For a voice conversation to feel natural, responses need to arrive in under 500 milliseconds. That threshold isn't arbitrary—it's the limit of human perception for delay in dialogue. Most "real-time" AI products miss it entirely, landing at 1 to 3 seconds. OpenAI's Advanced Voice Mode doesn't. Getting there required abandoning the standard toolkit for real-time audio: WebRTC.
WebRTC is the browser technology everyone uses for audio and video calls. It's proven, battle-tested, and deeply suboptimal for AI voice. The protocol assumes two humans talking—the algorithm that manages "who speaks next" is designed for human conversation patterns, not the precise, predictable behavior of a language model. When an AI starts talking, the standard WebRTC pipeline chokes: it misinterprets the AI's audio as echo, applies aggressive noise suppression that mangles the response, and makes call quality erratic. Most developers accept these constraints and patch around them. OpenAI took a different approach.
The company rebuilt its WebRTC stack from scratch. Not modified—rebuilt. This meant custom voice activity detection to know when a user has finished speaking, custom server-side audio processing to recognize its own generated audio, and custom jitter buffers that maintain sub-500ms latency without sacrificing quality. The result required infrastructure investment across 12 global regions, proprietary network traversal, and real-time protocol optimization that WebRTC's open-source roots never anticipated.

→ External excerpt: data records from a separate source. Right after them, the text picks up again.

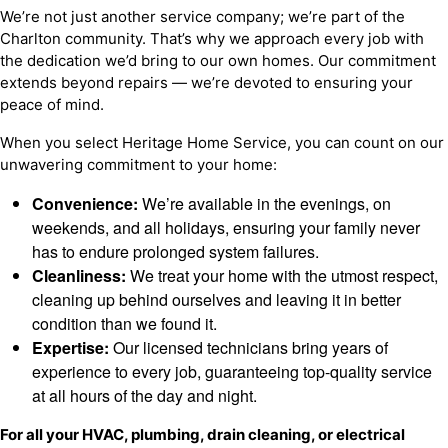
We’re not just another service company; we’re part of the
Charlton community. That’s why we approach every job with
the dedication we’d bring to our own homes. Our commitment
extends beyond repairs — we’re devoted to ensuring your
peace of mind.
When you select Heritage Home Service, you can count on our
unwavering commitment to your home:
Convenience:
We’re available in the evenings, on
weekends, and all holidays, ensuring your family never
has to endure prolonged system failures.
Cleanliness:
We treat your home with the utmost respect,
cleaning up behind ourselves and leaving it in better
condition than we found it.
Expertise:
Our licensed technicians bring years of
experience to every job, guaranteeing top-quality service
at all hours of the day and night.
For all your HVAC, plumbing, drain cleaning, or electrical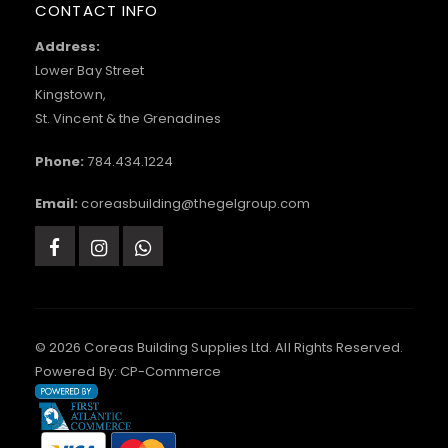
CONTACT INFO
Address:
Lower Bay Street
Kingstown,
St. Vincent & the Grenadines
Phone:
784.434.1224
Email:
coreasbuilding@thegelgroup.com
© 2026 Coreas Building Supplies Ltd. All Rights Reserved.
Powered By:
CP-Commerce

The payoff is a voice assistant that doesn't feel like one. Natural speech patterns work: you can interrupt, speak over responses, change your mind mid-sentence. The system handles all of it seamlessly because it was designed from the ground up for human conversation, not bolted onto a protocol built for human-to-human calls.
This is the choice other AI companies will have to make eventually. Patch around WebRTC's limitations and ship something that works—or invest in the engineering complexity that makes voice AI actually feel natural. OpenAI chose the latter. Whether users will notice the difference remains to be seen, but the technical foundation for genuinely conversational AI now exists.